The easy option at this point would have been to farm the work out to India and worry only about the bottom line: the profit margin. This was never an option for Marquina. “Our rugs require very specific techniques to create and these techniques take some time to learn,” she says. It was clear from the outset that such skills need to be cherished, not exploited. This ethical dimension informs every level of the Marquina brand. She collaborates with Care and Fair, an organisation that aims to eradicate child labour from the “carpet manufacturing industry” across India, Nepal and Pakistan. Moreover, the production of Marquina rugs involves “natural, renewable and recyclable resources, such as wool, jute, cotton and silk”.
At the same time, she has refused to compromise on quality. “The rugs need to stand out; they need to have a wow! Factor,” she says. They certainly have that, and it is her constant attempt to push the boundaries – or as she has noted, to “reinvent” – rug design that mean she is very much in demand by artists and architects (Ron Arad and Tord Boontje, for example).
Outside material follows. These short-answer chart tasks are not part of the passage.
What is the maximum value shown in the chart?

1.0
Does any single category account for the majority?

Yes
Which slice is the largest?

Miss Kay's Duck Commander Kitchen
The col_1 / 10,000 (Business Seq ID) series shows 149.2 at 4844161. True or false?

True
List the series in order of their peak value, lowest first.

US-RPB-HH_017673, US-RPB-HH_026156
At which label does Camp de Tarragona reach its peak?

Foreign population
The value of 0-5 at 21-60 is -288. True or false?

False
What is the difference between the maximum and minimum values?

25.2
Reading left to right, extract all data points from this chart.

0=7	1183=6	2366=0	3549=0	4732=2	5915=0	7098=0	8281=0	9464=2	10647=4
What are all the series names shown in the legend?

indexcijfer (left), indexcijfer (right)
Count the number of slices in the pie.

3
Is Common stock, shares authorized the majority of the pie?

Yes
With designs taking two to three years to come to fruition, though, she is very careful about with whom she collaborates. “We do a certain number of projects from ideas we receive from different designers or architects … If there is an interesting project, we do it.”
A question about whether she is more likely to take a commission if it is lucrative is met with a polite but clear retort: “It’s definitely not about how much money. If I like the design, if I’m inspired by the project, then that’s fine. If not, it’s unlikely to work.”
From the top down, this is no ordinary company. The message is clear: it’s about quality, it’s about innovation and it’s about ethics. “I don’t have a business only for profit,” she says pointedly. “I have a business to make designs that make me happy … But I want to make people with whom I collaborate happy, as well.”